**Passage provided:**
================

"King James" is a song by Nigerian hip hop recording artist M.I. It was released on August 21, 2014, by Chocolate City. The song was written and produced by the rapper. It was serviced to radio stations in Nigeria, Kenya, Malawi and South Africa. In "King James", M.I proclaims to be the "best rapper alive". Critical reception to "King James" was generally mixed. M.I told the media the song is a non-profit project designed to create awareness and inspire social change.

Background and lyric video
"King James" is a self adulation track with a reggae melody. Prior to its release, M.I hinted to possibly retiring. It has been alleged that "King James" was indirectly directed at Olamide. The lyric video for the song was uploaded onto YouTube on August 21, 2014.

Art exhibition
In a bid to promote "King James" and touch-based on a wide variety of topics, M.I held an art exhibition/leadership symposium at the Terra Culture in Victoria Island, Lagos. Speakers at the event included Akinwunmi Ambode, Audu Maikori, Toyosi Akerele and Adebola Williams. During the event, M.I said the song will not be part of his third studio album, The Chairman (2014).

================

**Provided information:**
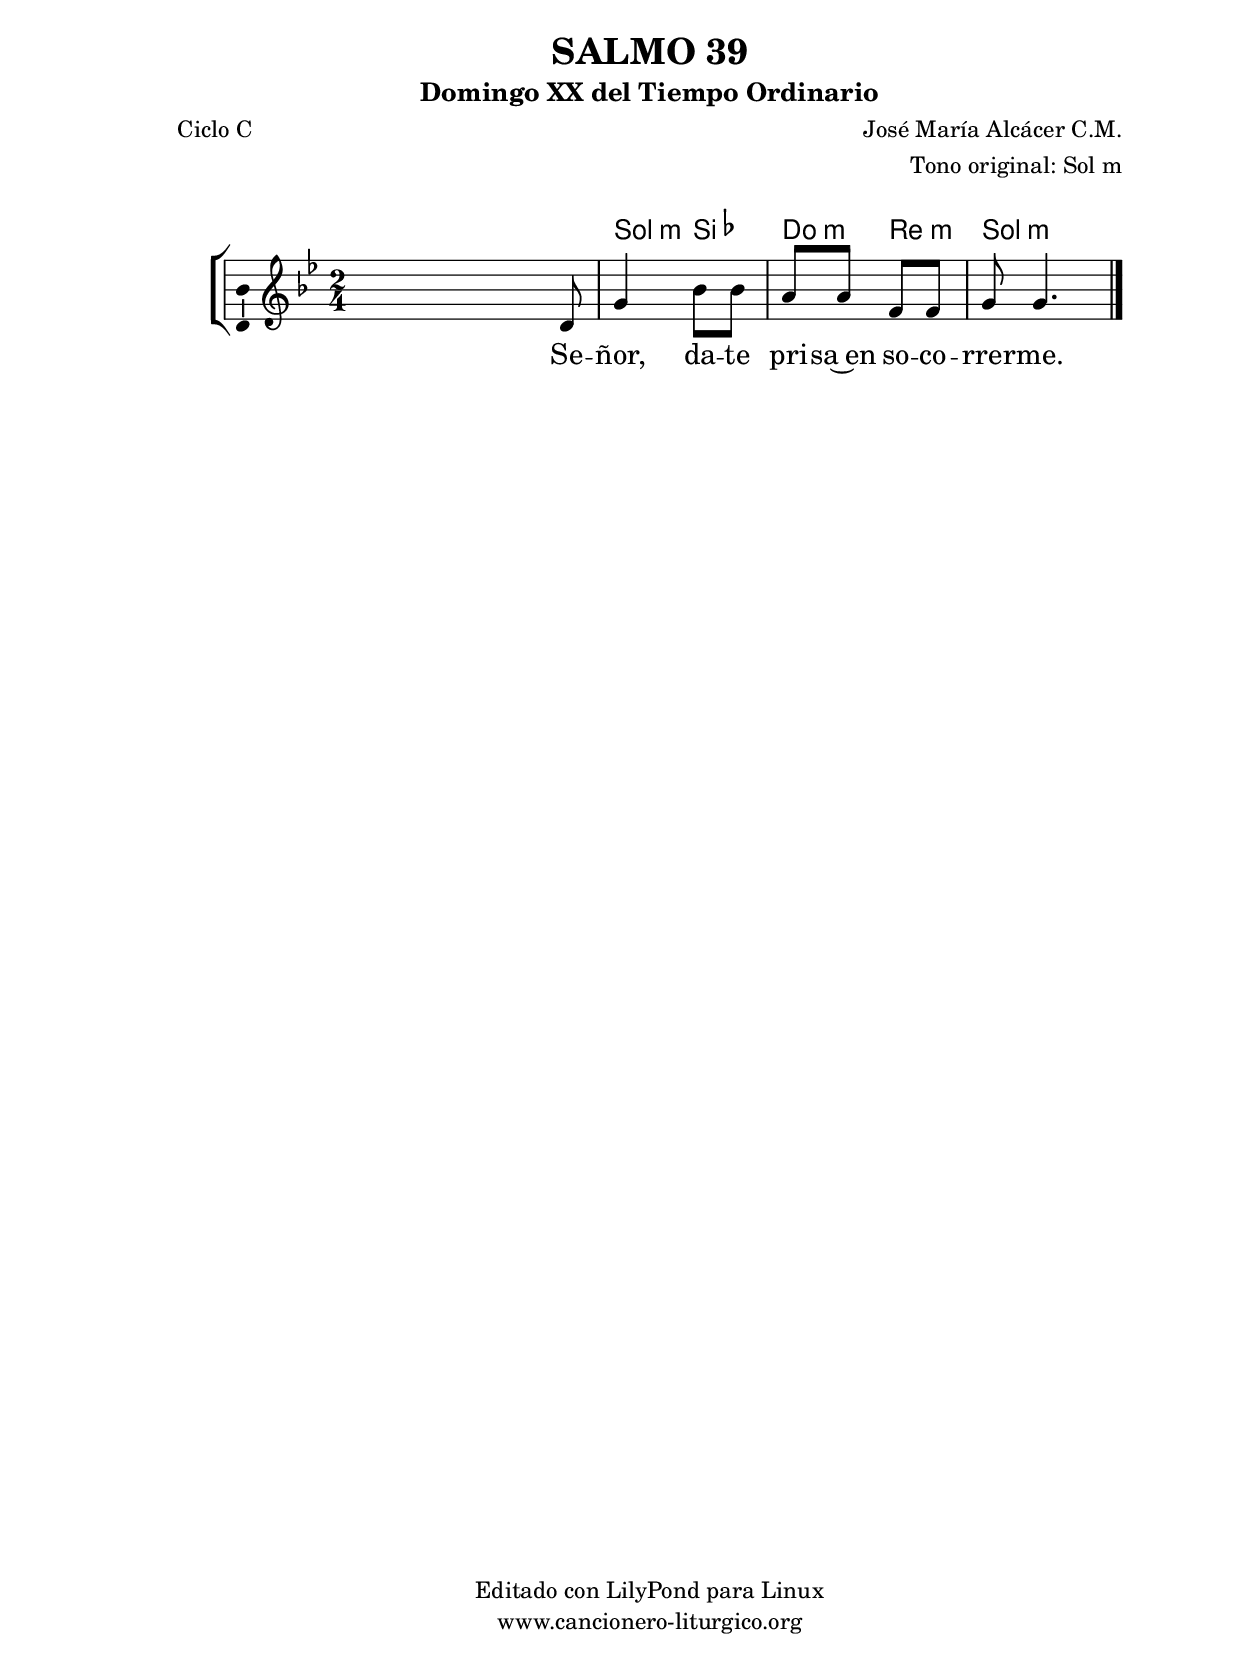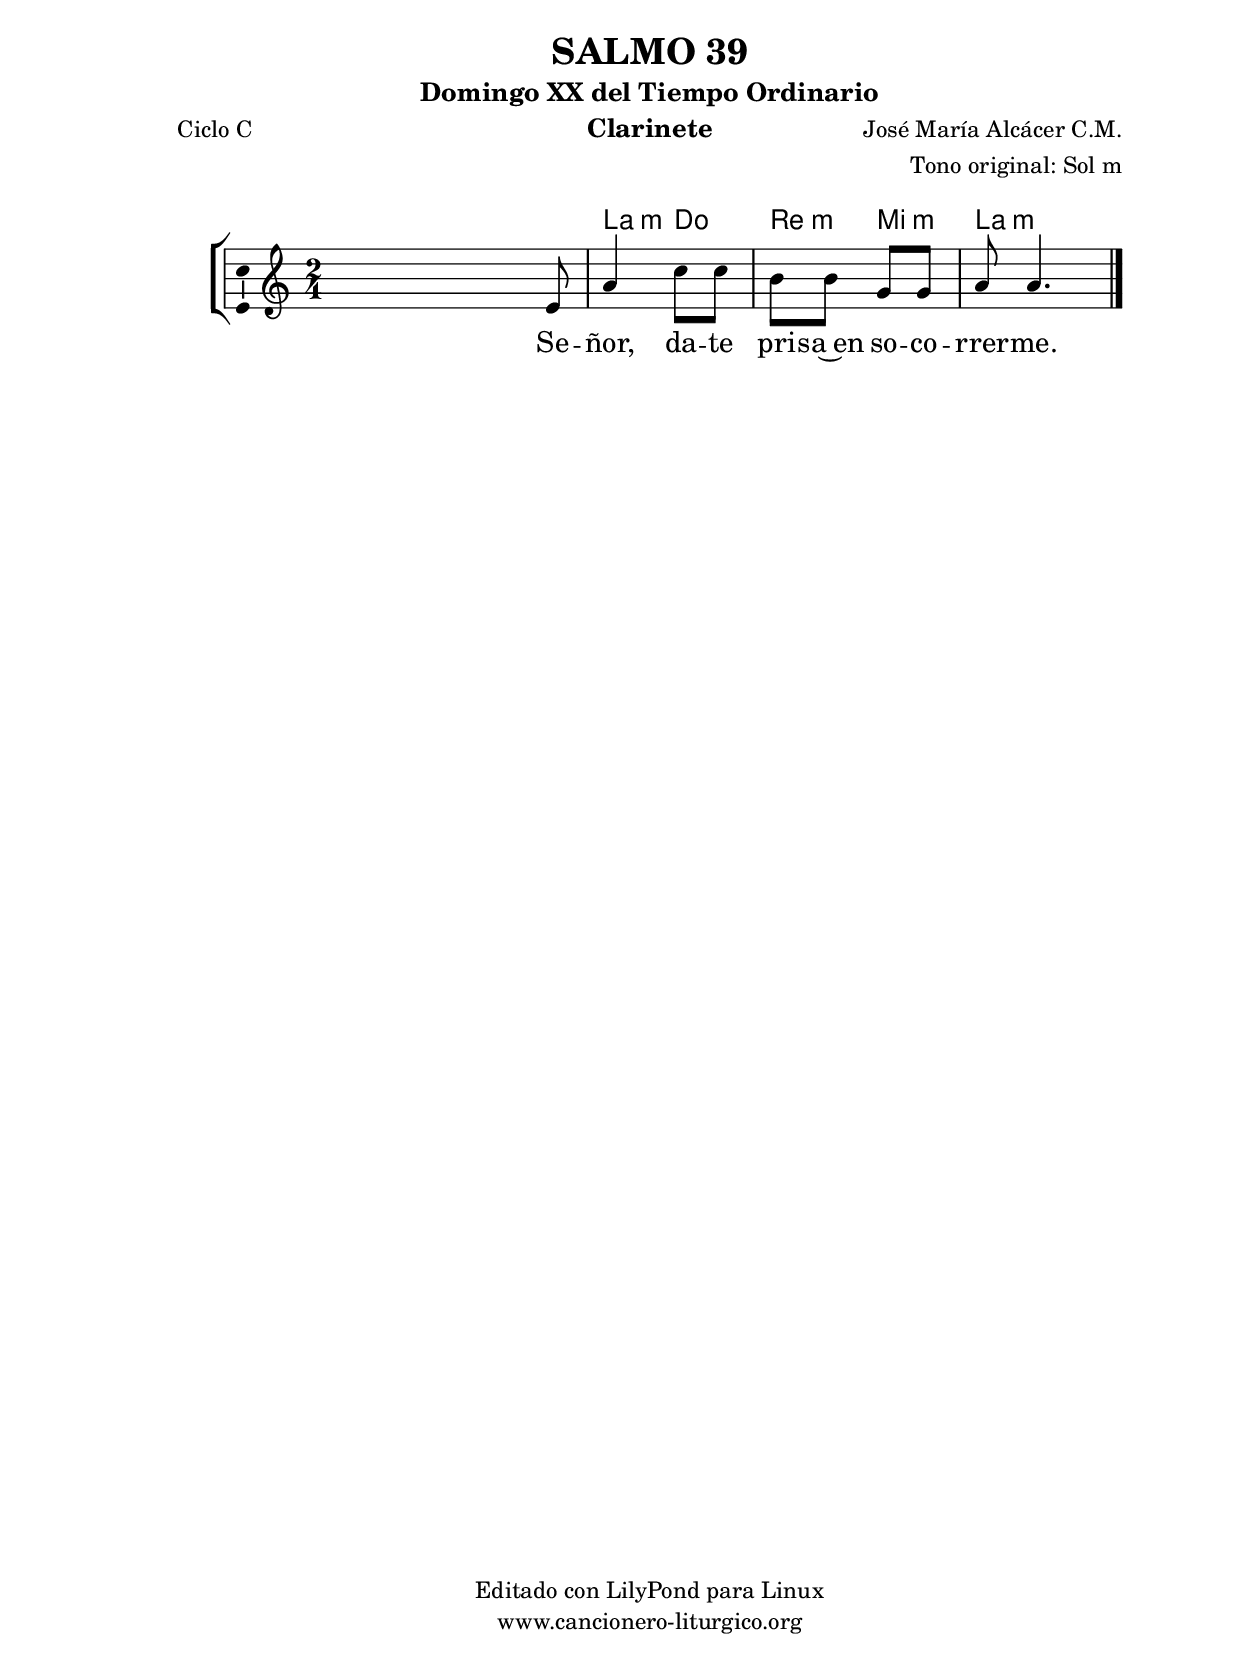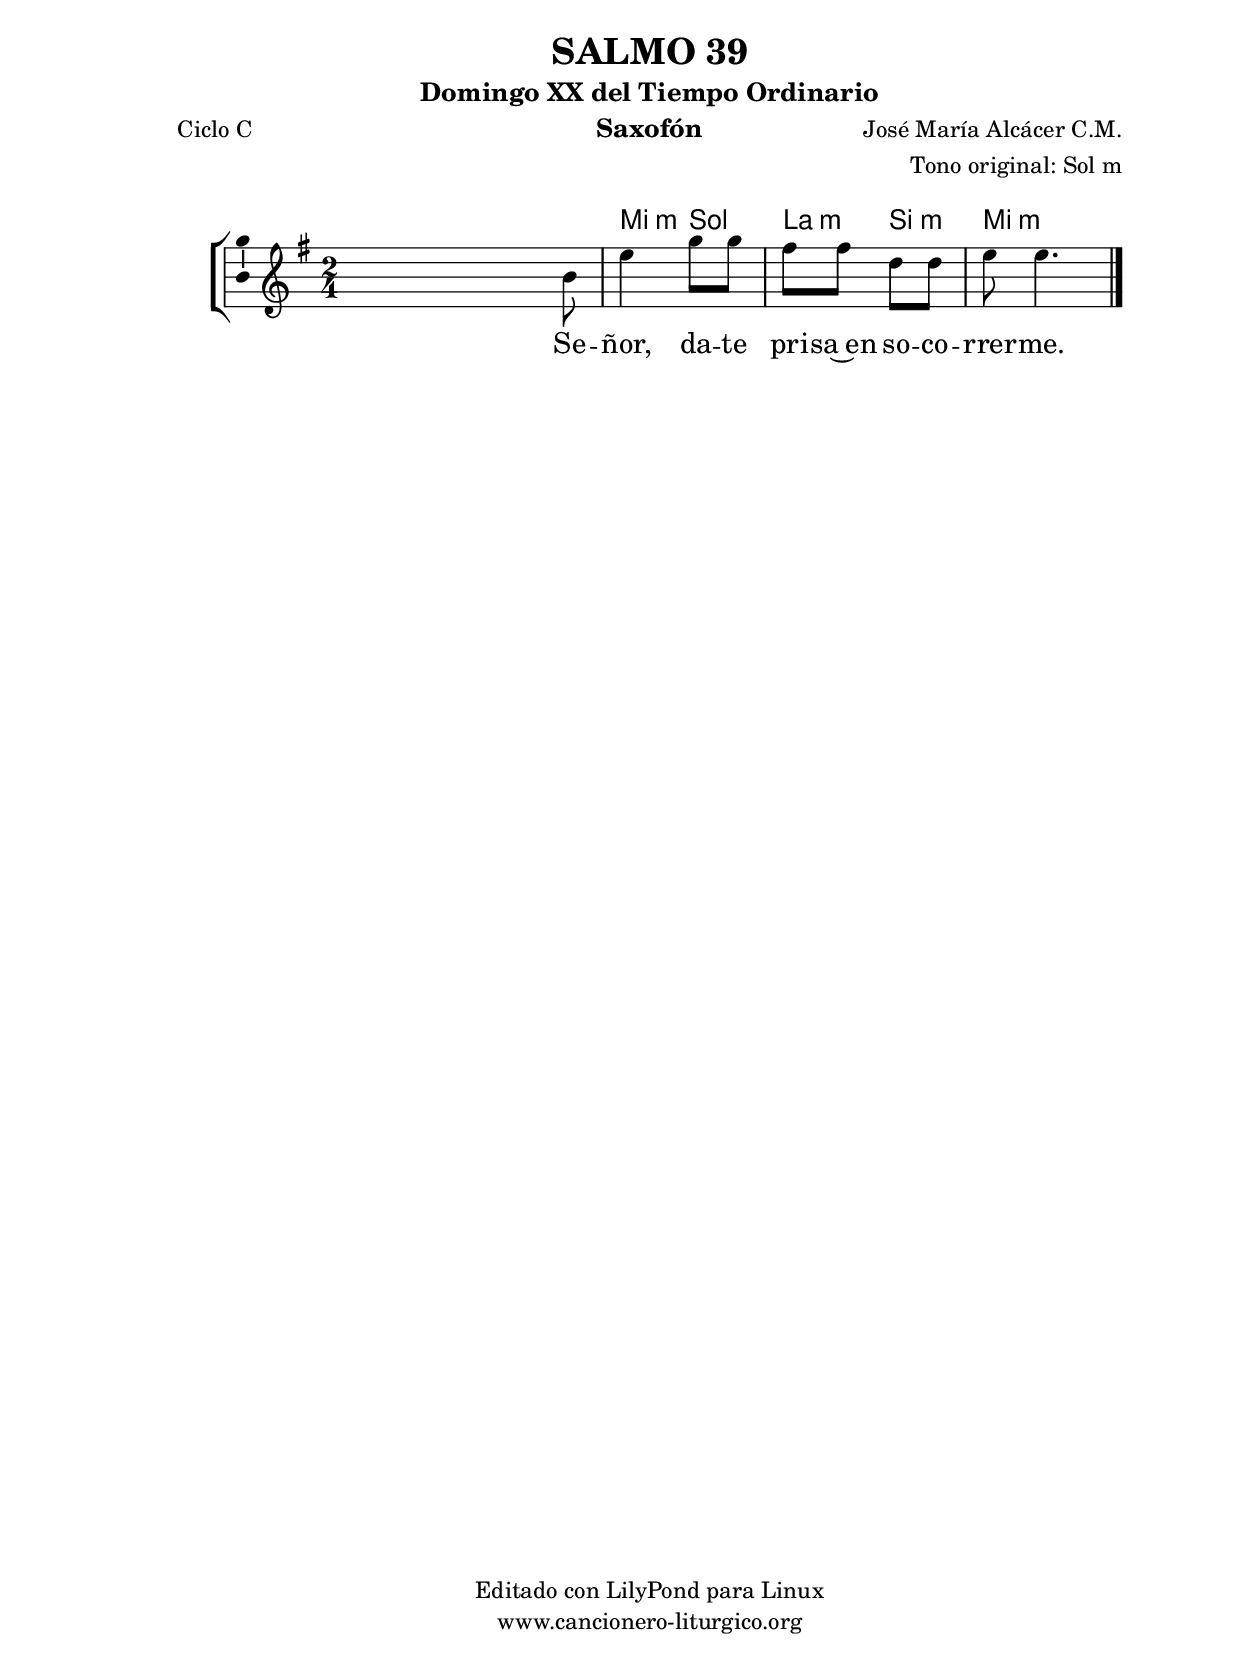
%
%para convertir .midi en .wav:
%timidity filename.midi -Ow -o finename.wav
%
%
%Para convertir de .wav a .mp3:
%lame -h -m j filename.wav
%
%
%para escuchar el midi:
%timidity nombrefichero.midi
%


%versión de lilypond para la que se ha escrito esta partitura:
\version "2.16.0"

	%Tamaño papel
	#(set-default-paper-size "a4")
	%Tamaño partitura
	#(set-global-staff-size 20)
	%No responde al pulsar sobre una nota
	#(ly:set-option 'point-and-click #f)

%parámetros del encabezamiento:
\header {
	title = "SALMO 39"
	subtitle = "Domingo XX del Tiempo Ordinario"
	composer = "José María Alcácer C.M."
	poet = "Ciclo C"
	meter = ""
	arranger = "Tono original: Sol m"
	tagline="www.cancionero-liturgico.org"
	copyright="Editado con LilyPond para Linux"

================

**Problem 1:**
Copy the stretch of the "King James" article from "Background and lyric" through "The Chairman (2014).", renaming "Terra Culture" to "Terra Kulture".
**Problem 2:**
Please go on with the "King James" article, picking up after its final sentence.

**Task output 1:**
Background and lyric video
"King James" is a self adulation track with a reggae melody. Prior to its release, M.I hinted to possibly retiring. It has been alleged that "King James" was indirectly directed at Olamide. The lyric video for the song was uploaded onto YouTube on August 21, 2014.

Art exhibition
In a bid to promote "King James" and touch-based on a wide variety of topics, M.I held an art exhibition/leadership symposium at the Terra Kulture in Victoria Island, Lagos. Speakers at the event included Akinwunmi Ambode, Audu Maikori, Toyosi Akerele and Adebola Williams. During the event, M.I said the song will not be part of his third studio album, The Chairman (2014).

**Task output 2:**
Critical reception
Upon its release, "King James" was met with mixed reviews from music critics. Oscar Okeke of Lobatan commended the song's production, brevity and flow, while rejecting its lines. Okeke extensively said, "The blaring sound on the instrumentals will rob you of your attention as soon as you hear it. It's like a soft siren. In 2minutes, he is done rapping. He sought to make a point, and in that short time the message was crystal clear." Jim Donnett gave the song 4.5 stars, adding, "M.I finished work on King James reclaiming a throne that he wasn't exactly unseated from while throwing his weight around as Naija's best rapper alive. M.I's King James is a fine brag and it's worth every word (and sound) of it."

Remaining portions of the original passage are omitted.